About this task:
Set down, word for word, the passage of the recipe text below starting with "2 EGG MUSHROOM" and going on through "couple of minutes.".

---------- Reading passage ----------

Thursday, December 6, 2012

2 EGG MUSHROOM OMELET

1 fresh mushroom sliced
1/2 tbsp butter
2 large eggs
1 tbsp low-fat milk
salt and pepper to taste
fresh parsley sprig for garnish, if desired.

Melt the butter in a medium skillet and saute mushroom slices for a couple of minutes.

In a small bowl, mix the eggs and milk together; add the salt and pepper along with the sauteed mushrooms.  Pour into the skillet and cook without stirring for 2 to 3 minutes or until of desired firmness.  Fold omelet and place on serving plate.  Garnish with a fresh parsley sprig, if desired.



Wednesday, December 5, 2012

DIABETIC-FRIENDLY PINEAPPLE-PECAN BREAD

My friend has a birthday today and she loves pineapple and eating sugar-free.  So I thought I would experiment with something for her made with Splenda and pineapple.  This bread is the result of this experiment.

---------- Stored data ----------

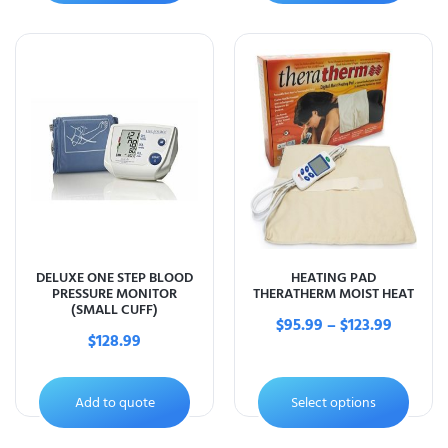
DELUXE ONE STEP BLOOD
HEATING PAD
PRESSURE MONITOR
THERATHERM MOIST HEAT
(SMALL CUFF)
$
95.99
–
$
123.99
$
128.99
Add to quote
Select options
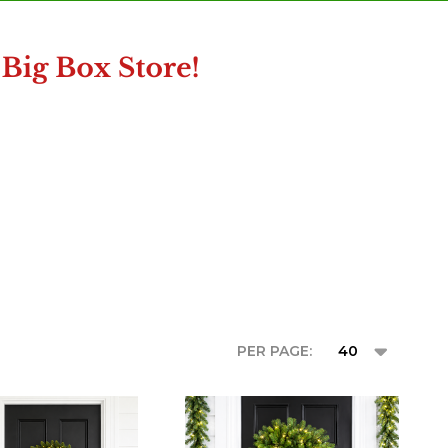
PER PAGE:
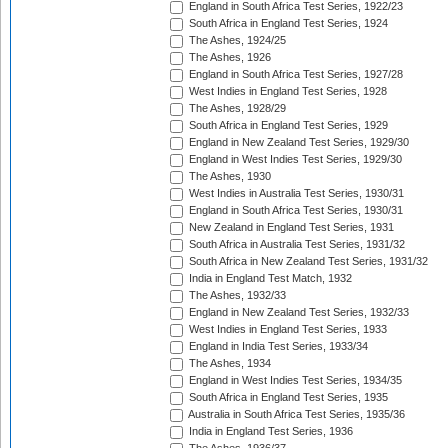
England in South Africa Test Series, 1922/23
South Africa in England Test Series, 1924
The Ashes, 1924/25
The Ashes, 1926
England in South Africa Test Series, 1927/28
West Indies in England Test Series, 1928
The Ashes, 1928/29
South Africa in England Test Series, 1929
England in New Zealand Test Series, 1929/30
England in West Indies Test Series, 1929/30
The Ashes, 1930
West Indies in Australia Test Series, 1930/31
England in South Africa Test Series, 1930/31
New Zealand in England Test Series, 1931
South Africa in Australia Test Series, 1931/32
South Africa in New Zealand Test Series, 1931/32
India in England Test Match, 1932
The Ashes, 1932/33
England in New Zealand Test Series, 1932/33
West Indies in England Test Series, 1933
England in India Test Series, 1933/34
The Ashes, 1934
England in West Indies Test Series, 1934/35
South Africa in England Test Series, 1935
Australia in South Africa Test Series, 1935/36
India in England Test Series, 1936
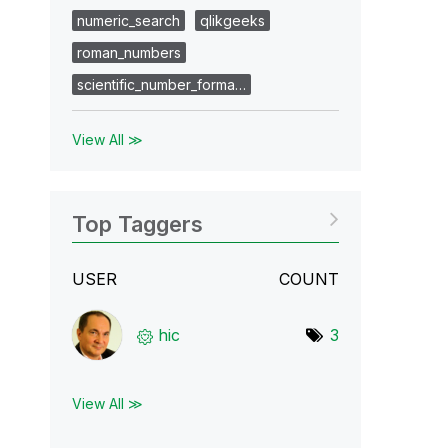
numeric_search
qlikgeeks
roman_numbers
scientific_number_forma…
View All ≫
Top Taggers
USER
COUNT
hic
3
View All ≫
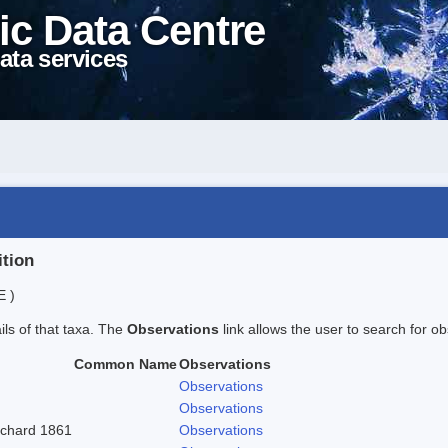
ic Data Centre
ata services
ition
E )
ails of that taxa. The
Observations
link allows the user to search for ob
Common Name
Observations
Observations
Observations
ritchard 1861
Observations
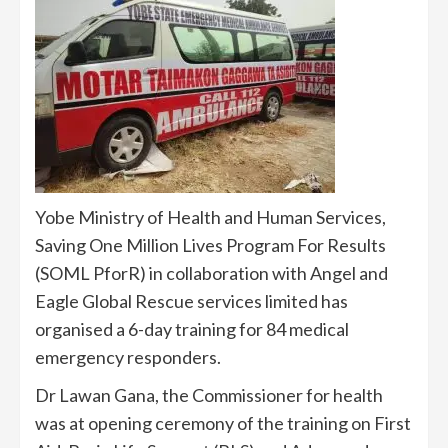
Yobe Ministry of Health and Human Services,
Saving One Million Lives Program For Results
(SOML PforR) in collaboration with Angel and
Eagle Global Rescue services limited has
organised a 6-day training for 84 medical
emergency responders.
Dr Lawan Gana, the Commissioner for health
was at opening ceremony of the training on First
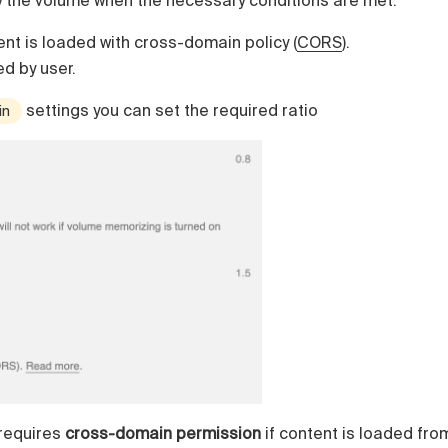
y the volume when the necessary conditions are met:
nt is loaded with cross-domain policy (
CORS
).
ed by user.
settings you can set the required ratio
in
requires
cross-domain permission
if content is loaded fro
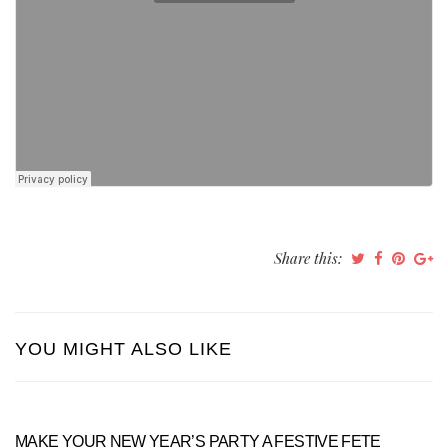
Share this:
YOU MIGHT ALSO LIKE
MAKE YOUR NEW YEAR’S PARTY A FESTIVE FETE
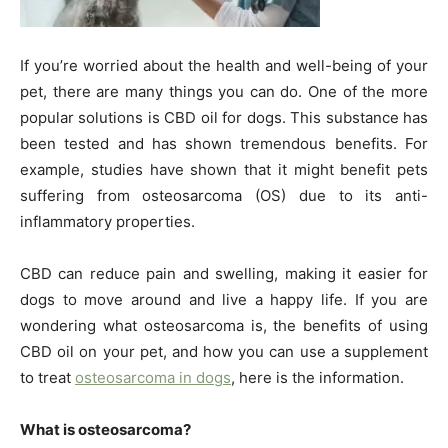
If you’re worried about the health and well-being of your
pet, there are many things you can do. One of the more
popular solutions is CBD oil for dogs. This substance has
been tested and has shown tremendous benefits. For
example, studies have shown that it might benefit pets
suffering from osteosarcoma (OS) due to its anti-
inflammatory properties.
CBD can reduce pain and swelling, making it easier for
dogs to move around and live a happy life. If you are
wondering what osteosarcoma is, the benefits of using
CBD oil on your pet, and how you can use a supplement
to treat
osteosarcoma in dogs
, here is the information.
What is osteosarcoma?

----------

Written answer:
2 EGG MUSHROOM OMELET

1 fresh mushroom sliced
1/2 tbsp butter
2 large eggs
1 tbsp low-fat milk
salt and pepper to taste
fresh parsley sprig for garnish, if desired.

Melt the butter in a medium skillet and saute mushroom slices for a couple of minutes.